* Begin Quoted text *

End-to-end encryption

Requests from clients to servers are secured using TLS (as are requests between servers), which ensures that no unauthorized person can read messages by observing network traffic unless they are capable of circumventing TLS. However, messages are stored on the servers, which means that anyone who is able to access the data on the server, such as server administrators or malicious attackers, will be able to read the messages.

End-to-end encryption encrypts messages on the sending client in such a way that only the recipients’ clients are able to decrypt it — the server, as well as any one who accesses the data on the server, only sees the encrypted version, rather than the original message.

Glossary

When talking about encryption, the plaintext is the message that gets encrypted, and the ciphertext is the result of encryption. Data that does not get encrypted is called cleartext.

A brief history of encryption

There are many ways of encrypting messages. We won’t go into too much detail about the different ways of performing encryption, but we will give a high-level overview in order to explain why Matrix uses the methods that it does.

The most basic form of encryption is known as symmetric encryption, in which a single key is used for encrypting and decrypting. This type of encryption has been used for thousands of years, though early form were quite basic. Symmetric encryption is used in virtually every encryption system today, but often as a building block, rather than as the main part. When used for encrypting messages, the fact that the same key is used for encrypting and decrypting means that both the sender and the recipient must somehow agree on a key. This poses a sort of chicken-and-egg problem: in order for the sender and recipient to agree on a key, it seems like they need to be able to communicate in secret, for which they need encryption.

This problem was solved in the 1970s with the advent of public-key encryption. In this type of system, the recipient (call her Alice) generates a public and private keypair and publishes the public key. Anyone who wishes to communicate with Alice (say, Bob) can take the public key, encrypt the message using it, and send the message to Alice. After a message has been encrypted with a public key, it can only be decrypted by the private key, which is only known by Alice. Thus Bob can send a message securely to Alice without anyone else being able to read it.

Or, at least, Bob can send a message securely to the owner of the public key. One issue that comes up in this case is that Bob needs some way to ensure that the public key that he received actually belongs to Alice. This is the problem of key verification, which in the past often consisted of trying to meet in person and comparing long strings of characters, if it was done at all.

Encryption systems can ensure that different properties are satisfied. For example, the property of secrecy ensures that only the sender and recipient(s) can read the message; obviously, secrecy is a property that we want in an encryption system. Some other properties are authenticity and integrity, which mean, respectively, that Alice can ensure that the message that she received came from Bob rather than from someone else, and that the message was not modified. These properties are not usually provided by symmetric encryption nor public-key encryption algorithms on their own, but can be provided by other algorithms, such as digital signature algorithms, which were also introduced in the 1970s.

* End Quoted text *
* Begin Records for the task *

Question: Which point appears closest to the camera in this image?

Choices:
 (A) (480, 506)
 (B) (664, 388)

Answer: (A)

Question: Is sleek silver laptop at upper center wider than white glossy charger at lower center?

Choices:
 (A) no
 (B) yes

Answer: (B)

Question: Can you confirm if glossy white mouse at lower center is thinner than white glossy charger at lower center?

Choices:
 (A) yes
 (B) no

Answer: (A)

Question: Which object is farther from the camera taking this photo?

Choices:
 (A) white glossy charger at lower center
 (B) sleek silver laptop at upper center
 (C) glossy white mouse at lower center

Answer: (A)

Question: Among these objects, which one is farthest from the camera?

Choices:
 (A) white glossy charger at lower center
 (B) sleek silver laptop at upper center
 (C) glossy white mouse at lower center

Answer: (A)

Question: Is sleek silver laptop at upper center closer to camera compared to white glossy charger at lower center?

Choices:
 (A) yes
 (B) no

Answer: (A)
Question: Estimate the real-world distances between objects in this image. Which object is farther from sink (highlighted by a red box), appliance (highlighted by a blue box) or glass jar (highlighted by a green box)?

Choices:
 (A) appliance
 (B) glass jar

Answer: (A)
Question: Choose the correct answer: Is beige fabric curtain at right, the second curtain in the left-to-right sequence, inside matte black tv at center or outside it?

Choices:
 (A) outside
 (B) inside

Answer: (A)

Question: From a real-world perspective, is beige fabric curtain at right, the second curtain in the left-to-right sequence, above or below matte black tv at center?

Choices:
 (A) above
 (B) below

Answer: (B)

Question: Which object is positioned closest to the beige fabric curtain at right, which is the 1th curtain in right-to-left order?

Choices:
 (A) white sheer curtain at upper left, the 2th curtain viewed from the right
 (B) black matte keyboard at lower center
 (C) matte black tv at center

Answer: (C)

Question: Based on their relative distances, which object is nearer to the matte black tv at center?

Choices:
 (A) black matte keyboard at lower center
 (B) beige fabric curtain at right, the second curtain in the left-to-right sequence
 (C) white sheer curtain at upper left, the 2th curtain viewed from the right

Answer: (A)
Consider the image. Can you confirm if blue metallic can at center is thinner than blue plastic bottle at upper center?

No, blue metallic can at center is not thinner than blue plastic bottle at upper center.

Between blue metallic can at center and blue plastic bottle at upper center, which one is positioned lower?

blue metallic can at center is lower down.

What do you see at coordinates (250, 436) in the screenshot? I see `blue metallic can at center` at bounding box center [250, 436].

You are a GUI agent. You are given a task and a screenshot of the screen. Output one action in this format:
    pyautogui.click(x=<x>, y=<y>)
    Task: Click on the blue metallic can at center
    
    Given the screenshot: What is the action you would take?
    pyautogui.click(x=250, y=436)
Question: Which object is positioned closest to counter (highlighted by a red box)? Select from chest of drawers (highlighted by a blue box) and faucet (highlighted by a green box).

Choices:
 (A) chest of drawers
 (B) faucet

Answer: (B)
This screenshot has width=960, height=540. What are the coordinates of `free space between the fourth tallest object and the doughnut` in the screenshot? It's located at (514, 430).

* End Records for the task *

§ **Problem set**
A. From the encryption text, copy the passage starting with "Or, at least, Bob" and going on through "done at all.".
B. In the entries, edit the lines starting with the line with "Given the screenshot: What" and going on through the line with "pyautogui.click(x=250, y=436)" so that "action" becomes "step", and give back only those lines with nothing else changed.

§ **Expected results**
A.
Or, at least, Bob can send a message securely to the owner of the public key. One issue that comes up in this case is that Bob needs some way to ensure that the public key that he received actually belongs to Alice. This is the problem of key verification, which in the past often consisted of trying to meet in person and comparing long strings of characters, if it was done at all.

B.
    Given the screenshot: What is the step you would take?
    pyautogui.click(x=250, y=436)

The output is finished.